I looked it up, because before I was a pastor, and even before I was a seminarian, I was a library reference assistant, and I always look things up.
Sometimes the chains we let bind us are on the inside, and sometimes they are held by other people, but as the card suggests, usually — usually — we're letting them.
But, not always.
Either way, it's hard to get out of the chained-up position. It's the hardest kind of work to admit your situation and to look at what needs to happen to extricate yourself and to take the first step in that direction, and then another, and then another.
Sometimes all you can do is breathe, and then breathe again, looking vaguely in the direction of your goal.
Even though the epistle tells us the word of God is not chained, I'm afraid there are people who use that same word to chain others, or try to, to create a prison of words of shame and derision and hate, all in the name of God. People, in the name of Jesus, hurt others who are different just because they can. And that's the Devil card, a part of our human nature to take power over others just to make ourselves feel more secure. It's a despicable part of our human nature, especially when it leads to the kind of bullying that drove Tyler Clementi to kill himself.

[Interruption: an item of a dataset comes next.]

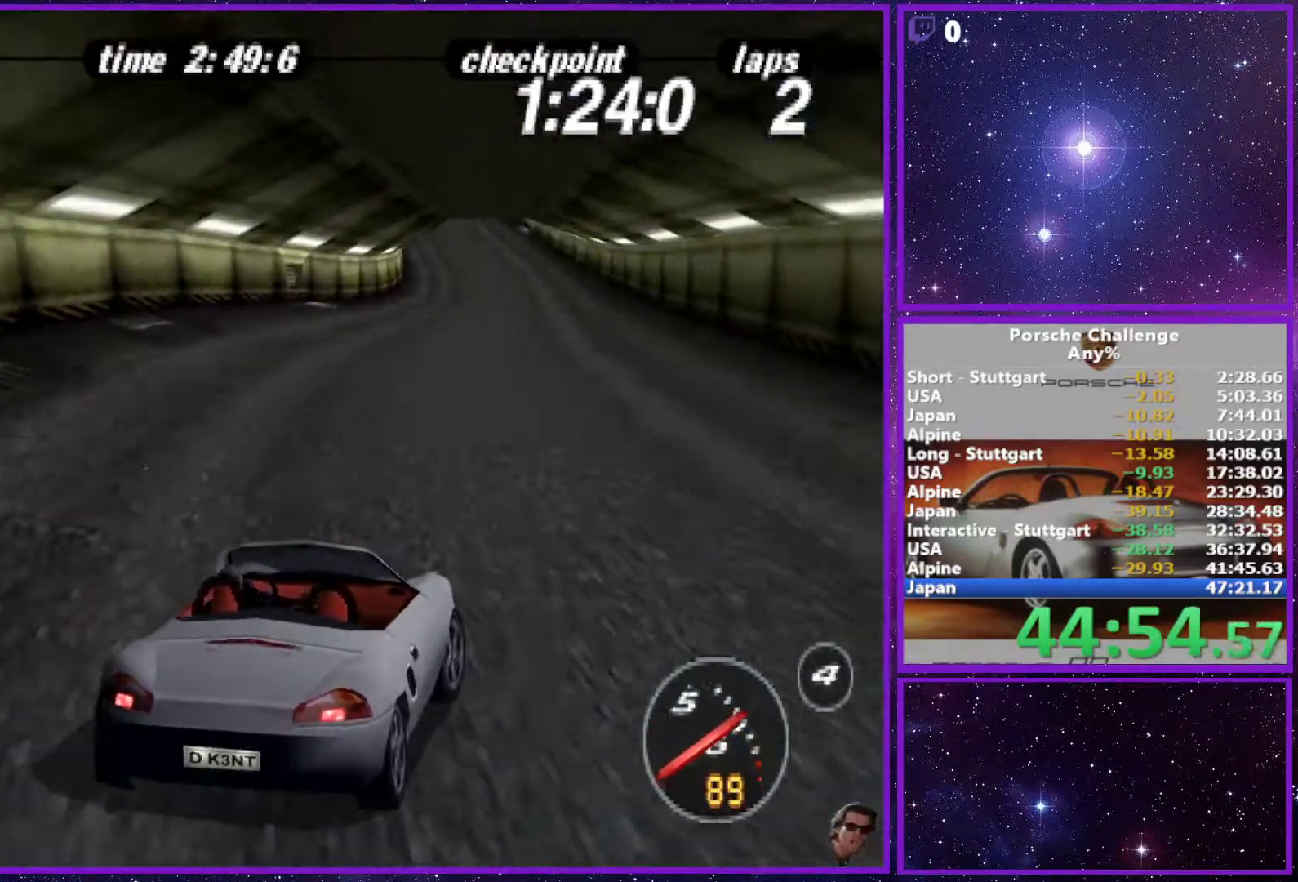
{"buttons": [], "left_stick": "center", "right_stick": "center", "events": []}
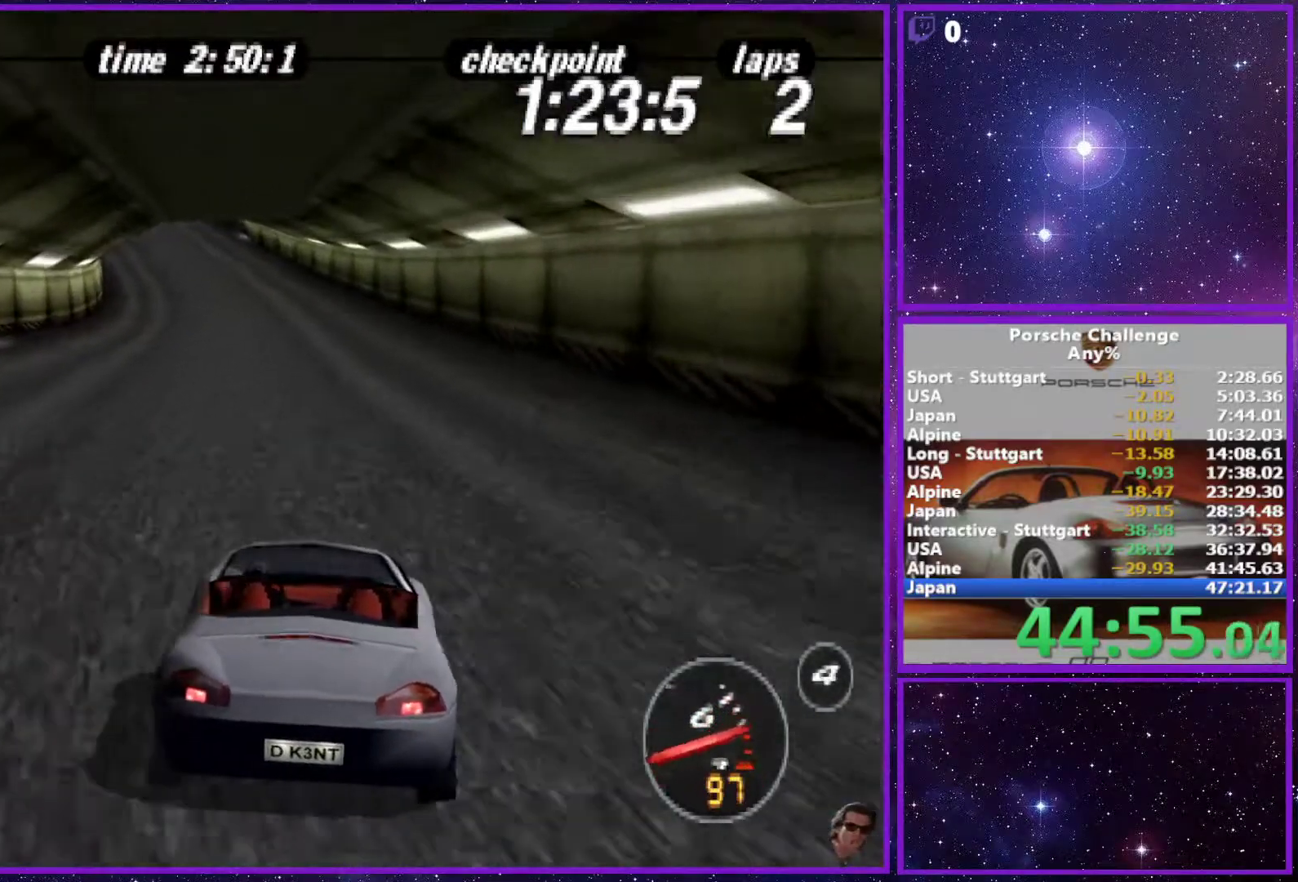
{"buttons": [], "left_stick": "center", "right_stick": "center", "events": []}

The Devil card reminds me of the line in the Apostle's Creed that I like the least, the one that tells us Jesus descended into Hell.
I live in a house where 15-year-olds ask questions such as, "Is it okay for me to be confirmed when I have such a low Christology?" Our view of Jesus, his humanity and his divinity, is a not infrequent topic of conversation. That descent into Hell supports LP's low Christology, doesn't it? It's a human thing to do, to go down into the darkest places, to the cave where the chains bind us, the chains of disappointment and low expectations and past suffering and even other people's authentic cruelty. Even Jesus, according to our faith ancestors, had to go there, for a full human experience.
But the Word of God is not chained. It is not. And I believe that Word is Love. So even though I'm having a hard day — a very hard day — and even though I hurt — I really do — I do not despair. The chains are temporal and temporary, mine. And out in the world, the chains that can hurt people are removable, if people who understand God's Word to be Love will say it out loud.